■ Instructions to follow:
State how many lines in the entries below hold the word "году", with nothing besides the number.

Segment Start: Records provided

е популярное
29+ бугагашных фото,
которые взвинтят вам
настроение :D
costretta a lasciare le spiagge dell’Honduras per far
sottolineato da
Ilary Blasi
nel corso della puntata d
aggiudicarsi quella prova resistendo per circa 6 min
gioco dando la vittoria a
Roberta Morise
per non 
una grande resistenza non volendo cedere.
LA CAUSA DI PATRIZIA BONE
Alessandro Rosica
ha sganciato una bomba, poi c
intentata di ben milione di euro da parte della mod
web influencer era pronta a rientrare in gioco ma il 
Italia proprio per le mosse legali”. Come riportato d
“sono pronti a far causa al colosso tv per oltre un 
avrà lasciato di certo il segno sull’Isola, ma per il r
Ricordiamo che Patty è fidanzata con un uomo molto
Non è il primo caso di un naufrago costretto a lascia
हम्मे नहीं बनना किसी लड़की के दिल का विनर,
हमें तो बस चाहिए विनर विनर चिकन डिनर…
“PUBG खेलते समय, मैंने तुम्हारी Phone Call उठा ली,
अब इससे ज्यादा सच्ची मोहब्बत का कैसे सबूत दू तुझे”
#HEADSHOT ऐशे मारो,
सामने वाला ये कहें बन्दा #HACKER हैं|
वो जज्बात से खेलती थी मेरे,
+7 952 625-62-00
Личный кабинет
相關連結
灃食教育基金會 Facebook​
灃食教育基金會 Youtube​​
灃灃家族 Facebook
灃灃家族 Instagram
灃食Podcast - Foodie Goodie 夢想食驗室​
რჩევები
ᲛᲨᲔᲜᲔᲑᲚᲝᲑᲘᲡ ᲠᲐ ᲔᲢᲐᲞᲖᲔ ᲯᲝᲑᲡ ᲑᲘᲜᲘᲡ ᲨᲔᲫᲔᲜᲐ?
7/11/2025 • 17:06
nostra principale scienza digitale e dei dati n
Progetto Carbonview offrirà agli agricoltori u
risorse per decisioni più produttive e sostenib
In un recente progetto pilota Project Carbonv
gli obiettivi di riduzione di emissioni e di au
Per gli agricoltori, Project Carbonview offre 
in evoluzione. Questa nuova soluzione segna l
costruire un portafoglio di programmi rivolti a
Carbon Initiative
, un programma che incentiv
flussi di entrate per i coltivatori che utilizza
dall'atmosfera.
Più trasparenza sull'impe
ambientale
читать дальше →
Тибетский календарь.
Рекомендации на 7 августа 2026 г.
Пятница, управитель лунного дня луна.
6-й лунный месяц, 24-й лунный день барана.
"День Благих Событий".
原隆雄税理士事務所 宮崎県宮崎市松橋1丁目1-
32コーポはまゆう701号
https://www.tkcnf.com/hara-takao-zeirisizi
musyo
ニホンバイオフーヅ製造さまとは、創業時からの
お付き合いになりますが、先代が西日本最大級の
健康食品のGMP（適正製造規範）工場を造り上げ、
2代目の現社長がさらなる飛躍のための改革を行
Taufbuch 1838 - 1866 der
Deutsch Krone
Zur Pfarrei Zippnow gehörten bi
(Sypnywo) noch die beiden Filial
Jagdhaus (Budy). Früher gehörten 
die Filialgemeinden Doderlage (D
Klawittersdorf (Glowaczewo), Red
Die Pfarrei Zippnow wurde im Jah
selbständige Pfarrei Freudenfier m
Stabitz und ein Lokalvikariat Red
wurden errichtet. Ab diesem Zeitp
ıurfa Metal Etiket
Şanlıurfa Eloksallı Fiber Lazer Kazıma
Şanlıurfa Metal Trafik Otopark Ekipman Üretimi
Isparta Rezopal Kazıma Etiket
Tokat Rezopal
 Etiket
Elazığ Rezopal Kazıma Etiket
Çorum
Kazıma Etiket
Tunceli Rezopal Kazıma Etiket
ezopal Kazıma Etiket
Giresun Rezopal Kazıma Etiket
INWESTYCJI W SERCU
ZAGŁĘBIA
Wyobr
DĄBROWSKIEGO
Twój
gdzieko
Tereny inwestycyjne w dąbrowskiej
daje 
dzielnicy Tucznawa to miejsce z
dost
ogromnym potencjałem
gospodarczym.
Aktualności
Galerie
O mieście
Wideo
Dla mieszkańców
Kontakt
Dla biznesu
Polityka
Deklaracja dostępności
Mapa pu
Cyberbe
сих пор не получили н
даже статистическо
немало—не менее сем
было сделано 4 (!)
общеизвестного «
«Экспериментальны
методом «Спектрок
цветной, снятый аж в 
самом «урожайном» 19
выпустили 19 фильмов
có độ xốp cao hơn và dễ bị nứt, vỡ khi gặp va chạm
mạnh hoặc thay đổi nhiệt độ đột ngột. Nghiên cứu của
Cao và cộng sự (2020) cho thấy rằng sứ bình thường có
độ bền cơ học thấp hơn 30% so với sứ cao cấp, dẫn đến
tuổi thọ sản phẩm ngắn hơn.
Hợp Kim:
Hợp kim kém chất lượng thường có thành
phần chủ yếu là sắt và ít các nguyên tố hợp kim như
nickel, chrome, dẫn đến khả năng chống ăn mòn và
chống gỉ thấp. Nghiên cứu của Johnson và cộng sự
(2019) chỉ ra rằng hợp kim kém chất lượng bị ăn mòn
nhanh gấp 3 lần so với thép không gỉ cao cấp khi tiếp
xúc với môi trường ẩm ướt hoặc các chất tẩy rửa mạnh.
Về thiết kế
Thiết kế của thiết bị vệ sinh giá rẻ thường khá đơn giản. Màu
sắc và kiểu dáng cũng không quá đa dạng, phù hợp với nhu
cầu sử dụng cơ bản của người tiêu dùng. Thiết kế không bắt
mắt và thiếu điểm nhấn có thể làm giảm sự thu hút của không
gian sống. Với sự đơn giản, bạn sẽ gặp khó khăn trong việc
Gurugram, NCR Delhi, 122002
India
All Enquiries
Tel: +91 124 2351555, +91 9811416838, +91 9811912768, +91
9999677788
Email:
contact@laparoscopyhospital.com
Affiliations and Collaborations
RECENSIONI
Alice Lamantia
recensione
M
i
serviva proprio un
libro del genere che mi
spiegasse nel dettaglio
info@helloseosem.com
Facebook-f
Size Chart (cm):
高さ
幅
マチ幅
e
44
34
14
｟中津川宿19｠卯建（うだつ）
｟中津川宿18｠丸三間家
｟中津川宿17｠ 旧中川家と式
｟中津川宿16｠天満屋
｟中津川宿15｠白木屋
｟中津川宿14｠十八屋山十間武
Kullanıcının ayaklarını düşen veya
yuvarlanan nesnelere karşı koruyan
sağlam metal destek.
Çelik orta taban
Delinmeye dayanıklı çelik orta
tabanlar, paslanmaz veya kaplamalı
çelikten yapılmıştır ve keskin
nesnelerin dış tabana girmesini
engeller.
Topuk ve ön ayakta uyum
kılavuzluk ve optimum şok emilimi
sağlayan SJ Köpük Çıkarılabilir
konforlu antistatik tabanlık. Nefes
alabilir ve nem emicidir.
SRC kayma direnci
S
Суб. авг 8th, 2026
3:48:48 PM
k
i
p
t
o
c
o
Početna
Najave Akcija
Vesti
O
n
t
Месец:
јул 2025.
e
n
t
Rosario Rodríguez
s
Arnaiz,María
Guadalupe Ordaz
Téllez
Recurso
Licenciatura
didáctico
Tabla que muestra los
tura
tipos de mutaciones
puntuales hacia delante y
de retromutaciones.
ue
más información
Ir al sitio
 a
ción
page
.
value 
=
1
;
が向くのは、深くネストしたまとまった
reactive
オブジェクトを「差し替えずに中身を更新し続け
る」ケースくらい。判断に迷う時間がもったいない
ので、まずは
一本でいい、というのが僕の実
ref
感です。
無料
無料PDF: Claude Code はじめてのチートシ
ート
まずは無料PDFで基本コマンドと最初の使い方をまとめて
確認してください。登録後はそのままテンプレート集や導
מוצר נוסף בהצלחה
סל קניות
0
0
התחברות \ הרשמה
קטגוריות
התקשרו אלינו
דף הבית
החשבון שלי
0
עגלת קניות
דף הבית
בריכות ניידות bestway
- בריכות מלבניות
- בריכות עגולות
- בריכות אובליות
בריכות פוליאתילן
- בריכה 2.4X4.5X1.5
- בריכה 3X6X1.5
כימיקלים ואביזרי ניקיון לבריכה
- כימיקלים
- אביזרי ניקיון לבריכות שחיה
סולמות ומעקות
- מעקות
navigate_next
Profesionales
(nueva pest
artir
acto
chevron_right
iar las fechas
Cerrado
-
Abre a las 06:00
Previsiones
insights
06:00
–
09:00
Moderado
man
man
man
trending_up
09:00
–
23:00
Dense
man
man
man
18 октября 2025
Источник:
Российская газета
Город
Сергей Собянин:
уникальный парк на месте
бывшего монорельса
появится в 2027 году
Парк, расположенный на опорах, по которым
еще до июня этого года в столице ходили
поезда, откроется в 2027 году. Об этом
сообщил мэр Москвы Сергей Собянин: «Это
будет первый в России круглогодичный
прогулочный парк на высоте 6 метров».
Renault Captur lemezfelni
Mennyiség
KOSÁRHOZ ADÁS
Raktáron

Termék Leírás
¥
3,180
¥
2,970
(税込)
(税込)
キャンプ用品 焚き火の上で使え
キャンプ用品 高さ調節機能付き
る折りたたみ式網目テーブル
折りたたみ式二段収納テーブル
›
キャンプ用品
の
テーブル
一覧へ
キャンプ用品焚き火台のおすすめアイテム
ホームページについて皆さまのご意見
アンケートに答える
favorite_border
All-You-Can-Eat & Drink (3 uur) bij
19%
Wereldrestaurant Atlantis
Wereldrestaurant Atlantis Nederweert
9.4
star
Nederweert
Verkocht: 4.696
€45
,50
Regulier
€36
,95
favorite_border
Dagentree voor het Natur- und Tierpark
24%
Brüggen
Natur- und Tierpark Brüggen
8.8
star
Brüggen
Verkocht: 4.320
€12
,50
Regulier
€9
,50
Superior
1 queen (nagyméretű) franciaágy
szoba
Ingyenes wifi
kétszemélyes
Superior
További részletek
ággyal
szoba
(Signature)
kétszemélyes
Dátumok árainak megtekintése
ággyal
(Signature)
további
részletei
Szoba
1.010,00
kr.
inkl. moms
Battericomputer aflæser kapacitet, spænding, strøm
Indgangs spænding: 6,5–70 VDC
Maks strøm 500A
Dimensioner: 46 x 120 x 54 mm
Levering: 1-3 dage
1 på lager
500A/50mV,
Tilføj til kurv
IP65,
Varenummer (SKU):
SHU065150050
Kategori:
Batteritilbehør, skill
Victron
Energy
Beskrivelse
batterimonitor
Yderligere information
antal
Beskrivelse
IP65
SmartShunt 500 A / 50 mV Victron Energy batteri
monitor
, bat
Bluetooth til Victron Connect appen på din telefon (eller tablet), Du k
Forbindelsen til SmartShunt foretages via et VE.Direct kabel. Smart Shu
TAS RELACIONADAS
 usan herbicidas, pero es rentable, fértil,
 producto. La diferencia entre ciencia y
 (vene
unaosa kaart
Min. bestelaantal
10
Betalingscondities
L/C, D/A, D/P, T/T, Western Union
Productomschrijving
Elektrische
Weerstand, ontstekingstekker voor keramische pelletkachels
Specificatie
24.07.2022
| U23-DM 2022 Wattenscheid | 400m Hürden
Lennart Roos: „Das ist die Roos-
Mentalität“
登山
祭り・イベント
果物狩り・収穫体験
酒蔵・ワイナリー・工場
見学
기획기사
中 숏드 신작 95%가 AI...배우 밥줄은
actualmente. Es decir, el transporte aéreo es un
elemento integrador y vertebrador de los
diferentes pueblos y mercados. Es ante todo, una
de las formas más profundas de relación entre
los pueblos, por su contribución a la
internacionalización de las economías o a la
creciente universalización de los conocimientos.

Segment End: Records provided

■ Response area:
2